Courtesy of the Unclaimed Baggage CenterThe center stocks anywhere from 5,000 to 7,000 new items every day, most of them gone within a month. “That’s what makes it exciting,” Cantrell says. “Every day, there could be some rare, priceless gem hidden in the store somewhere. Maybe you’ll find a digital camera for half the price you’d get in a store. Or a $2,000 diamond ring, selling for $20.”

It’s not uncommon for customers to make a profit. Long before her time, Cantrell says, somebody bought a Barbie for her daughter, only to discover that the doll’s body was filled with $500 in rolled-up bills. “There was a lady who purchased an oil painting for about $60,” Cantrell says. “She did some research, and I guess it was painted by a famous artist and was actually worth around $20,000. Our loss is her gain.”

Not all the best items are available for sale—at least not immediately.
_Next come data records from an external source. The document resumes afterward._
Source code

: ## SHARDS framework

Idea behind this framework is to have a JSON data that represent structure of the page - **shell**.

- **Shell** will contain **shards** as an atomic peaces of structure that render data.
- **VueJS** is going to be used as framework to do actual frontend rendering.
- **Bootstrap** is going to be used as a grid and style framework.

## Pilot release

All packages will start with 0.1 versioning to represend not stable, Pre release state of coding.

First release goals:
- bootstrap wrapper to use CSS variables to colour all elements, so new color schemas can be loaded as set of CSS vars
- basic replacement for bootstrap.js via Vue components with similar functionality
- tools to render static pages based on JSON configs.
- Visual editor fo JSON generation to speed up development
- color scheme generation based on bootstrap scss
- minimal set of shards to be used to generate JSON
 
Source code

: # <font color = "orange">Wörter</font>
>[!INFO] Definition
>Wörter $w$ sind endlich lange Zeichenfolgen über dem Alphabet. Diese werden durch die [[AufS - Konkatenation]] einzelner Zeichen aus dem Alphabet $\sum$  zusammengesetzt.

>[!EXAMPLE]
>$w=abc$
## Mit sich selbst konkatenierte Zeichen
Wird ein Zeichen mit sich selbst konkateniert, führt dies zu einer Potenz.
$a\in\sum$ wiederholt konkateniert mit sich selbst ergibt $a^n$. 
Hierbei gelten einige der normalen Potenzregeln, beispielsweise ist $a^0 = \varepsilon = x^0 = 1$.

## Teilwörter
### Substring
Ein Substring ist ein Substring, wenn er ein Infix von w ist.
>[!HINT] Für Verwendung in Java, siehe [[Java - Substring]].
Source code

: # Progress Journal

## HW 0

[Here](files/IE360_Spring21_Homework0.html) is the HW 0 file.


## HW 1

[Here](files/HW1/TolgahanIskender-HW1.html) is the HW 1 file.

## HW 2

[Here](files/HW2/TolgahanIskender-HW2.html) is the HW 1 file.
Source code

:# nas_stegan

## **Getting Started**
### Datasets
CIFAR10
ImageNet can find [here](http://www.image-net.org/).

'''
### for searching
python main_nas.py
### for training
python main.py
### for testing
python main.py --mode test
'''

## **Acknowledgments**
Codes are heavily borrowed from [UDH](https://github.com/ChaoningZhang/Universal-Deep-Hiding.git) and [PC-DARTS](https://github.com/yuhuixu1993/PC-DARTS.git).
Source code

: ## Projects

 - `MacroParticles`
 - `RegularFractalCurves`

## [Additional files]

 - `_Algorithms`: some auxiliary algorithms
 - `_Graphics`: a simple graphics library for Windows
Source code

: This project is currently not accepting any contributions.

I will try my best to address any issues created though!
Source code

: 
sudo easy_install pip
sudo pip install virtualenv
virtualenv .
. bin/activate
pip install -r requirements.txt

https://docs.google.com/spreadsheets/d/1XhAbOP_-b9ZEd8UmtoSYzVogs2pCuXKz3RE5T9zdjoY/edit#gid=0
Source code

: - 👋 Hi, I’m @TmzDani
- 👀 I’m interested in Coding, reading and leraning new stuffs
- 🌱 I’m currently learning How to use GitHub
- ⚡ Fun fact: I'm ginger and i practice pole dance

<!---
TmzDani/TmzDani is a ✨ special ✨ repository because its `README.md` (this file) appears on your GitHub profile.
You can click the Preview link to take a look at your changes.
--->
When Unclaimed Baggage handlers opened a box and discovered a replica of a 15th century suit of armor, it immediately became the star attraction at the center’s museum, which also houses a Chinese opium scale, a violin from the 18th century, a NASA camera, and most famous of all, Hoggle, the dwarf-goblin gatekeeper from the 1986 David Bowie movie, Labyrinth.

“Nothing surprises me anymore,” Cantrell says. “Sometimes you go, ‘Oh, well that’s different.’ But it’s never shocking. At this point, I feel like I’ve seen it all.”

The armor was eventually sold, which Cantrell still regrets. “Some things are irreplaceable,” she says. “We have a hand-carved wooden menorah as part of our museum display, but it’s not like we’ll never get another menorah. We haven’t seen another full suit of armor come through. Which isn’t to say we won’t, but it hasn’t happened yet.” For better or worse, Cantrell knows that nothing stays at the Unclaimed Baggage Center for long. “That’s why people keep coming back,” she says. “It’s the treasure hunt aspect. You never know if you’re going to find a brand name for a great price, or a suit of armor.”

And sometimes, if you’re lucky, you might stumble on something that looks familiar for a reason. Cantrell remembers one man, visiting Alabama on business, who bought a pair of ski boots at the center as a gift for his wife. When he brought them home, he realized why the boots seemed so perfectly suited for her: “They were her boots,” Cantrell says. “She’d lost them during a ski trip a few months earlier. The airline reimbursed her, of course. But what are the odds that her husband would pick out those specific boots, and then spend $45 for them, paying a second time for the exact same boots his wife had already bought once?”